TEXT PASSAGE:
Start of Block

Here are some other ideas for topics (in no particular order):

Evaluation of performance issues in high-speed non-blocking servers.The idea here is to build a high speed server that never blocks on I/O (such as the Flash server from Rice) and then do extensive micro-evaluation of its performance in order to understand the extent of the performance gain that is possible from such non-blocking servers.
Threads vs events in high speed servers. We've seen a number of conflicting conclusions in our readings. Which approach is better? Compare and contrast the performance implications of kernel-level threads, cooperatively scheduled user-level threads, and event systems based on select().
Monitoring in a non-cooperative environment. Stefan Savage at UCSD has developed a powerful technique for estimating end-to-end bandwidths and packet-loss between hosts, where the remote host is not cooperative in the sense that it would be impossible to get an account on the machine (e.g., the Yahoo server). Savage's approach is to exploit the behavior of TCP (which all servers must implement to the specification) to gain information about the effective bandwidth from the server to the client. For this project, you might apply this general idea in some new context, or use Savage's method for estimating packet loss in the context of a larger application. For example, would it be possible to use Savage's technique to build a client-side performance monitoring system that, for a given HTTP transaction, would isolate the network transmission time from the server processing time and determine which is the bottleneck?

End of Block

EXERCISE INSTRUCTIONS:
(1) Rewrite the topic list, beginning at the words "Here are some" and stopping after "based on select().", with "kernel-level threads" changed to "OS-level threads".
(2) According to the topic list, the behavior of which protocol does Savage's approach exploit?

STORED DATA:

Start of Block

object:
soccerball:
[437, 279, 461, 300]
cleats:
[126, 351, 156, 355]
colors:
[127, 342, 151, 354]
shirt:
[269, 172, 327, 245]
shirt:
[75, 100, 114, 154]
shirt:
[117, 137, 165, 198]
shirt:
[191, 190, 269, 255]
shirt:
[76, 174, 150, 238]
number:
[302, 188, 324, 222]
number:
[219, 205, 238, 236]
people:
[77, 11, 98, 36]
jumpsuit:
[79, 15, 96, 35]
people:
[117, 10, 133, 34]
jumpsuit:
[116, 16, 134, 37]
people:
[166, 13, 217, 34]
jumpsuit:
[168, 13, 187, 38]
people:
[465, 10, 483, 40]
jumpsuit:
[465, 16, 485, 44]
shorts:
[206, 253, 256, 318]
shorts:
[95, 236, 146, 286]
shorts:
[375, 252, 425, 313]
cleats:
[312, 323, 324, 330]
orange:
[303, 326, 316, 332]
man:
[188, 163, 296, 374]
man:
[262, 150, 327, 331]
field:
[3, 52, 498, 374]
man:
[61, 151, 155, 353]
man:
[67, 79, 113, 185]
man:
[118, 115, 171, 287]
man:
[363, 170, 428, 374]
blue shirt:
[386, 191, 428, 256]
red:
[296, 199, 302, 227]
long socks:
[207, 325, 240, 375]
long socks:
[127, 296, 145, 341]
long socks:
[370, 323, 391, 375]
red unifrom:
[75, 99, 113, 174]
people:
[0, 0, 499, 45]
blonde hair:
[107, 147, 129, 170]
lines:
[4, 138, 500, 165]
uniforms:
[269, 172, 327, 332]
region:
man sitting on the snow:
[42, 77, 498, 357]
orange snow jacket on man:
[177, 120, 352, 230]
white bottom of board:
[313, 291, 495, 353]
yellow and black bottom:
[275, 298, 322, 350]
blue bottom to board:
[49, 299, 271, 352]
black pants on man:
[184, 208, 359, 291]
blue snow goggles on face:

End of Block

ANSWERS TO THE EXERCISE:
(1)
Here are some other ideas for topics (in no particular order):

Evaluation of performance issues in high-speed non-blocking servers.The idea here is to build a high speed server that never blocks on I/O (such as the Flash server from Rice) and then do extensive micro-evaluation of its performance in order to understand the extent of the performance gain that is possible from such non-blocking servers.
Threads vs events in high speed servers. We've seen a number of conflicting conclusions in our readings. Which approach is better? Compare and contrast the performance implications of OS-level threads, cooperatively scheduled user-level threads, and event systems based on select().

(2) TCP